Instructions to follow:
Consider the listing below. Extract exactly the lines from the line containing "(431, 882) none" to the line containing "[433,1199,511,1212] [43,1223,451,1240] [43,1247,512,1264]", both included.

Given records:
---------------
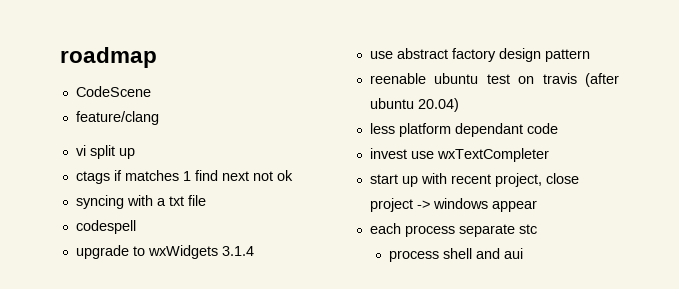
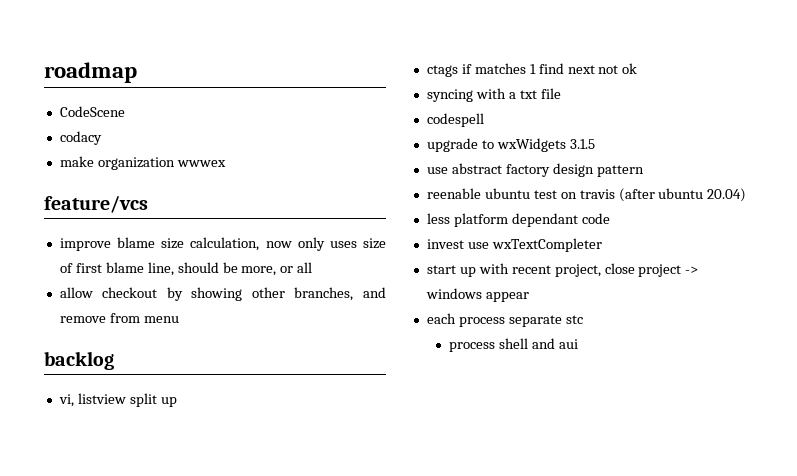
[75,111,159,125] [75,145,86,156] feature/clang // vi -> [59,131,102,145] [59,156,226,170] [44,196,148,213] [59,237,386,251] [59,262,313,276] [59,287,386,301] [59,313,179,323] [44,351,114,370] [58,393,126,407] codacy // make organization wwwex // feature/vcs // improve blame size calculation, now only uses size of first blame line, should be more, or all // allow checkout by showing other branches, and remove from menu // backlog // vi, listview
[221,246,254,256] 3.1.4 -> [569,139,595,149] 3.1.5

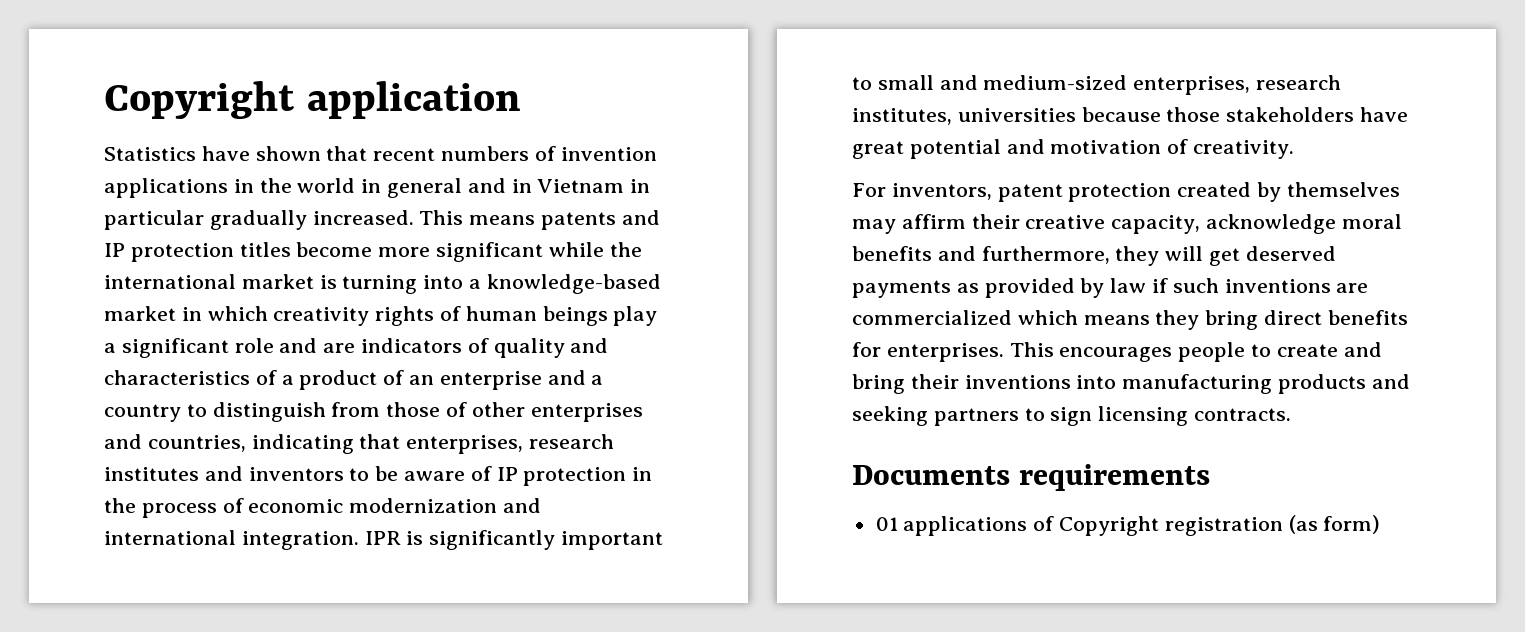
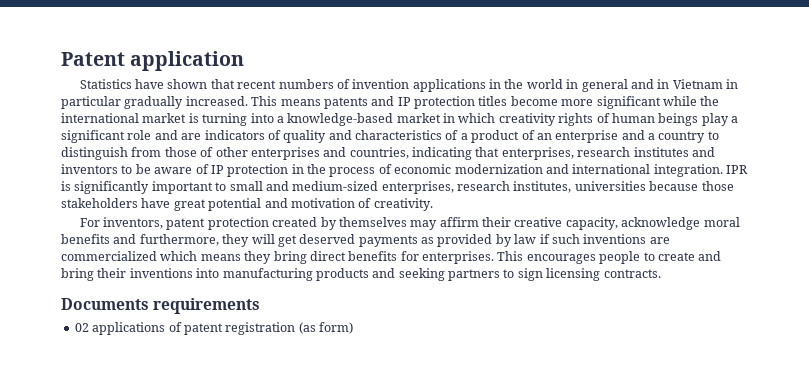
[104,81,295,119] Copyright -> [61,52,125,66] Patent
[875,517,898,531] 01 -> [74,323,89,332] 02
[1059,516,1160,536] Copyright -> [183,323,223,335] patent

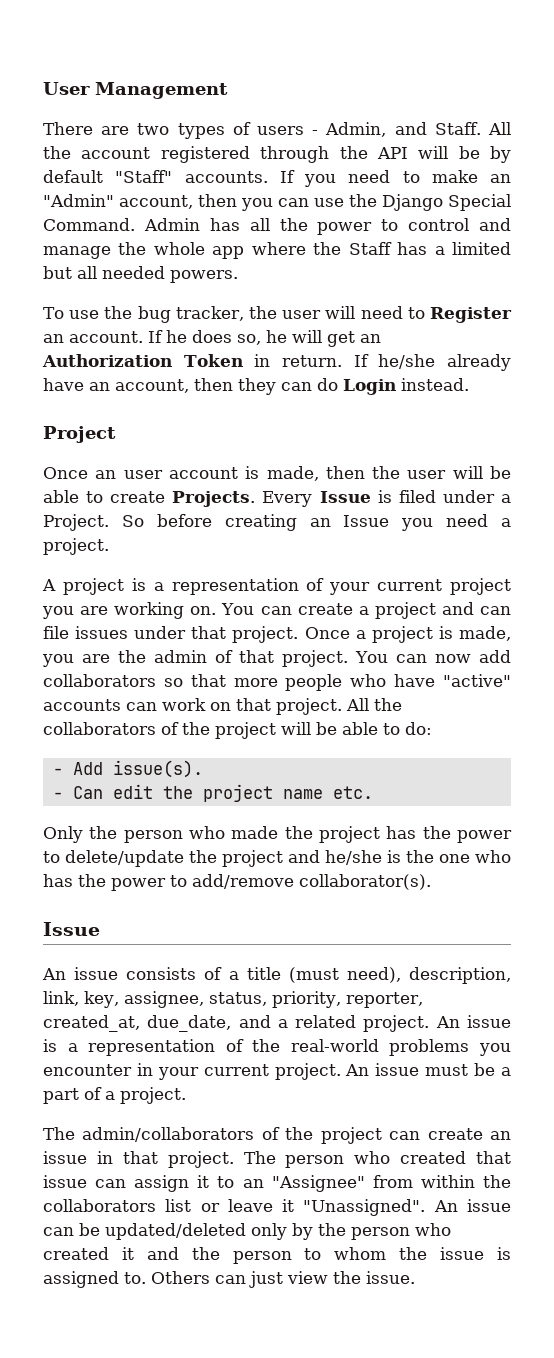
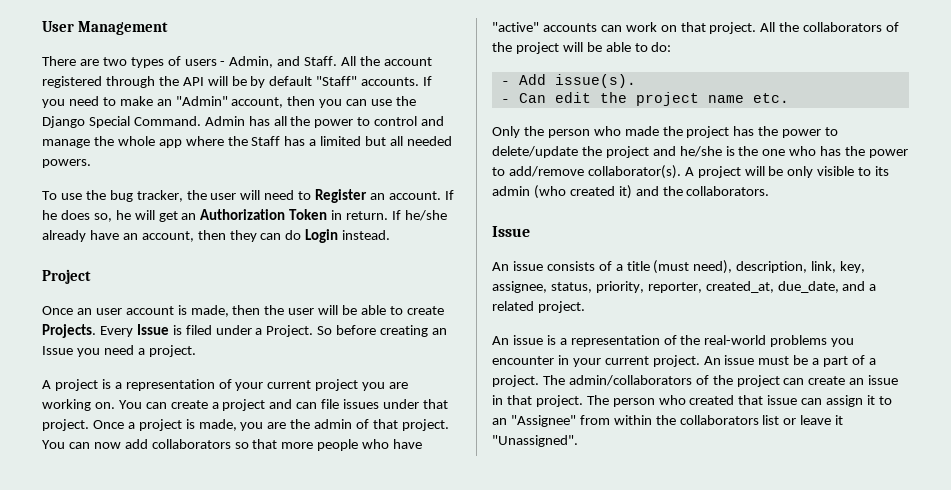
(431, 882) none -> [684,166,890,178] [492,185,770,199] A project will be only visible to its admin (who created it) and the collaborators.
(430, 1023) none -> (585, 307) //
(186, 1095) // -> (539, 381) none
[433,1199,511,1212] [43,1223,451,1240] [43,1247,512,1264] [43,1271,415,1288] An issue can be updated/deleted only by the person who created it and the person to whom the issue is assigned to. Others can just view the issue. -> (578, 441) none

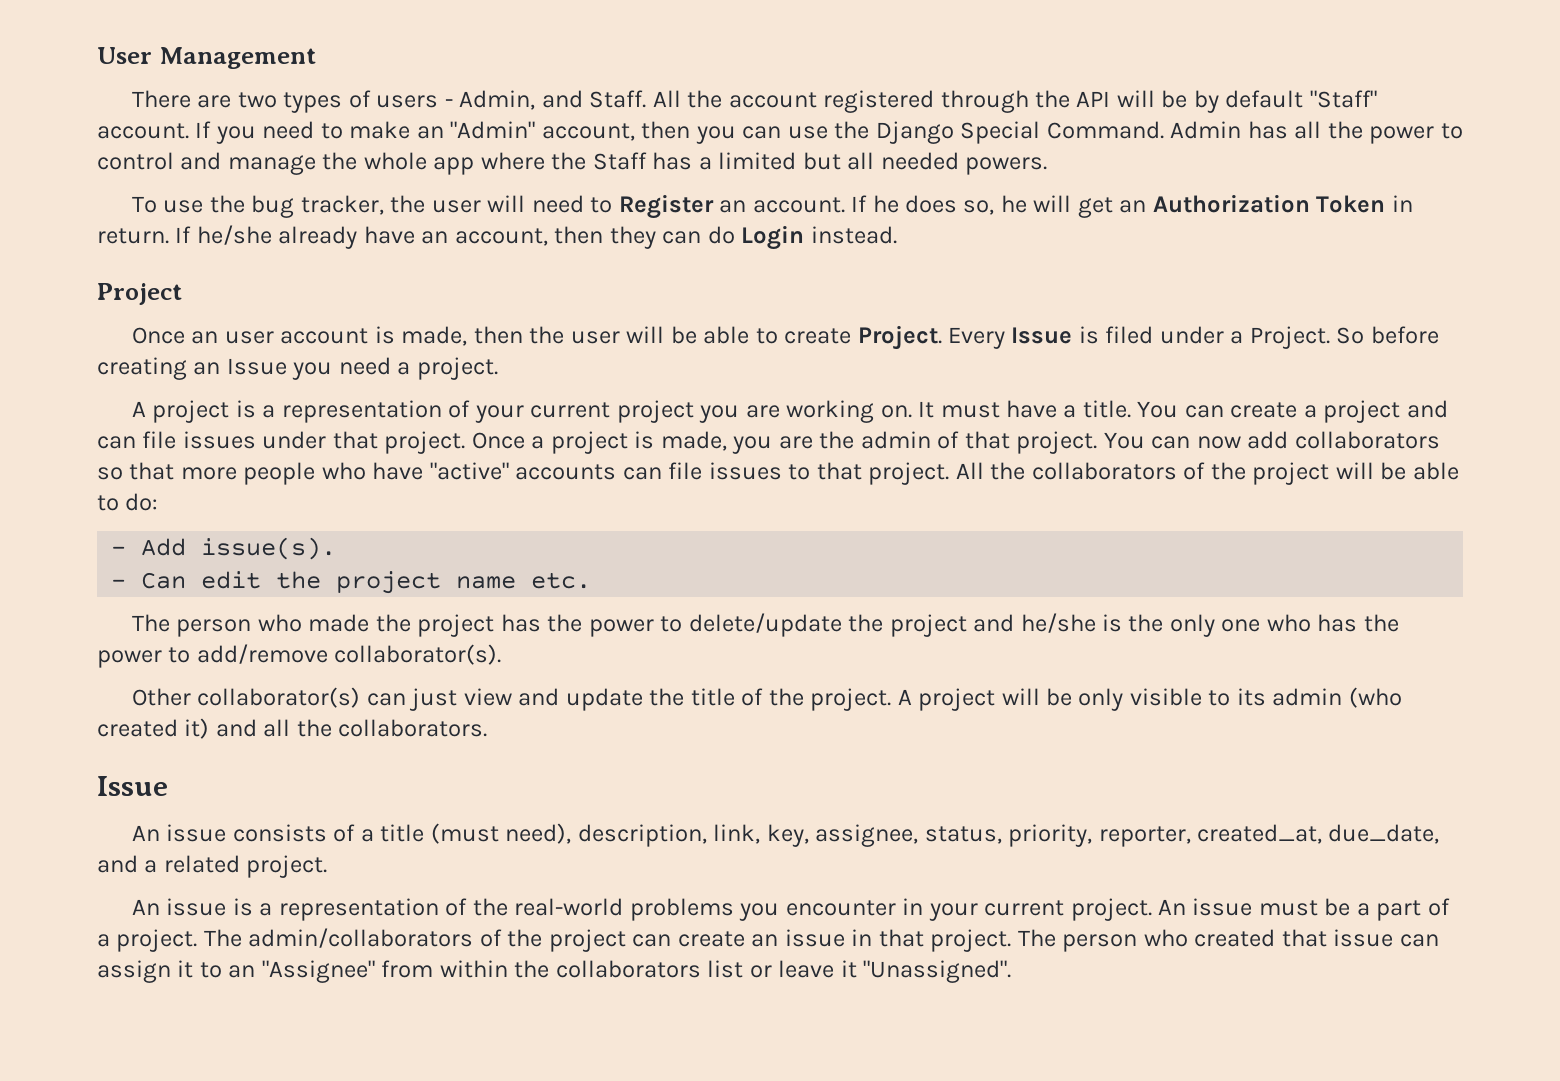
[361,77,420,86] accounts. -> [97,123,189,139] account.
[42,324,96,338] Projects. -> [857,325,942,350] Project.
(115, 405) none -> [918,400,1131,418] It must have a title.
[625,22,677,32] work on -> [668,462,811,480] file issues to
[492,126,544,138] Only the -> [131,614,170,632] The
(759, 151) none -> [1169,614,1215,637] only
(681, 172) none -> [131,687,892,711] // Other collaborator(s) can just view and update the title of the project.
(659, 191) none -> [263,719,291,737] all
---------------
Your solution:
(431, 882) none -> [684,166,890,178] [492,185,770,199] A project will be only visible to its admin (who created it) and the collaborators.
(430, 1023) none -> (585, 307) //
(186, 1095) // -> (539, 381) none
[433,1199,511,1212] [43,1223,451,1240] [43,1247,512,1264] [43,1271,415,1288] An issue can be updated/deleted only by the person who created it and the person to whom the issue is assigned to. Others can just view the issue. -> (578, 441) none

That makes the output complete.